08/08/16 - 09:32

Mesmo poluída Baía de Guanabara recebe competições de vela

As provas olímpicas de vela, com as primeiras regatas das classes Laser e RS:X masculinas começam hoje por volta de 13h. Durante 11 dias de provas, 120 regatas divididas em cinco categorias, disputam medalhas na Marina da Glória, em quatro áreas da Baía de Guanabara e fora dela. O governo do estado garante que as condições de balneabilidade das águas estão seguras para os atletas.

Uma das promessas olímpicas, mais uma vez, não foi cumprida. A despoluição da Baía de Guanabara é um projeto antigo, e para as Olímpiadas, o Rio de Janeiro comprometeu-se em despoluir 80% do corpo d’água.  Isso seria feito com o saneamento e tratamento do esgoto doméstico dos municípios ao redor da baía e que ainda despejam a carga orgânica diretamente nas águas dos rios que deságuam na região. 

Apesar do governo do estado afirmar que o saneamento na área passou de 12% em 2015 para 50% atualmente, o problema persiste. Ambientalistas e pesquisadores questionam esses números. Para o integrante do movimento Baía Viva, Sérgio Ricardo, o governo considera como tratado o esgoto que, na verdade, é despejado em mar aberto pelo emissário submarino de Ipanema, que tem cerca de 4 km de extensão.

Ainda de acordo com o ambientalista a promessa de despoluição foi uma propaganda enganosa. “Quando o governo assumiu esse compromisso de despoluir 80% da Baía de Guanabara, nós alertamos que isso era uma propaganda enganosa, absolutamente irreal, e o COI foi irresponsável ao aceitar essa meta estimada pelas autoridades, sem ter um mínimo de crítica. Se o COI tivesse ouvido o BID [Banco Interamericano de Desenvolvimento], veria que isso é uma propaganda enganosa, com o próprio BID dizendo que o resultado do PDBG [Programa de Despoluição da Baía de Guanabara] era insatisfatório, insuficiente e que nenhuma meta ambiental foi cumprida” conclui.

_____

SUA TAREFA: No trecho sobre a vela na Baía de Guanabara, quantas regatas vão ser disputadas durante os 11 dias de provas?

_____

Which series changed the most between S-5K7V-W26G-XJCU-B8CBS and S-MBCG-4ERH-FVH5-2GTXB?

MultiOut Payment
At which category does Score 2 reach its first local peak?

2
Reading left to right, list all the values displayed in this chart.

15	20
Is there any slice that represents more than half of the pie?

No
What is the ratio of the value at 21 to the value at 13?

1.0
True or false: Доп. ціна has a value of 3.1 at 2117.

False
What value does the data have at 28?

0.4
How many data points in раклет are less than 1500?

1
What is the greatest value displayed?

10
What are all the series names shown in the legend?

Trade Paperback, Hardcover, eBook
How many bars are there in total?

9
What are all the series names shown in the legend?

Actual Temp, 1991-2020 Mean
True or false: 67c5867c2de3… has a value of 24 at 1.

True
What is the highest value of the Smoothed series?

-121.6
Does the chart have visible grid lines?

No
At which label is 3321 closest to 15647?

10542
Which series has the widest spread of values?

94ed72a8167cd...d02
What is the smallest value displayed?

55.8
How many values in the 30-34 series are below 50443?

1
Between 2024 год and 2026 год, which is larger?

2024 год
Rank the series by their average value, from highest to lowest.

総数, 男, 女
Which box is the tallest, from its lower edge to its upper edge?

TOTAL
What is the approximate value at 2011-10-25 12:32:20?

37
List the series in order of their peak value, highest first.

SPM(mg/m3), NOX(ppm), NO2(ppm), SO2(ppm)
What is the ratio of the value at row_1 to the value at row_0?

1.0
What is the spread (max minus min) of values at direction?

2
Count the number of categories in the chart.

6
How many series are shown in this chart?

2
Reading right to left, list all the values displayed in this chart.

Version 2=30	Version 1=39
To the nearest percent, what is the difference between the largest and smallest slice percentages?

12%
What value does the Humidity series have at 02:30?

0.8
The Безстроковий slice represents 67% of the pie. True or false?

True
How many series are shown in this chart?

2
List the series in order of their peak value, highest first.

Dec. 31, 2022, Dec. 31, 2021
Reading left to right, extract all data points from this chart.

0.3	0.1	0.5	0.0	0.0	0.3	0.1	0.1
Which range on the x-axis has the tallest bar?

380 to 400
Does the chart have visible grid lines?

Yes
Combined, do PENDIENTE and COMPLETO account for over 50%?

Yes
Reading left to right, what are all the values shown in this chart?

_____

RESPOSTA: 120 regatas, divididas em cinco categorias.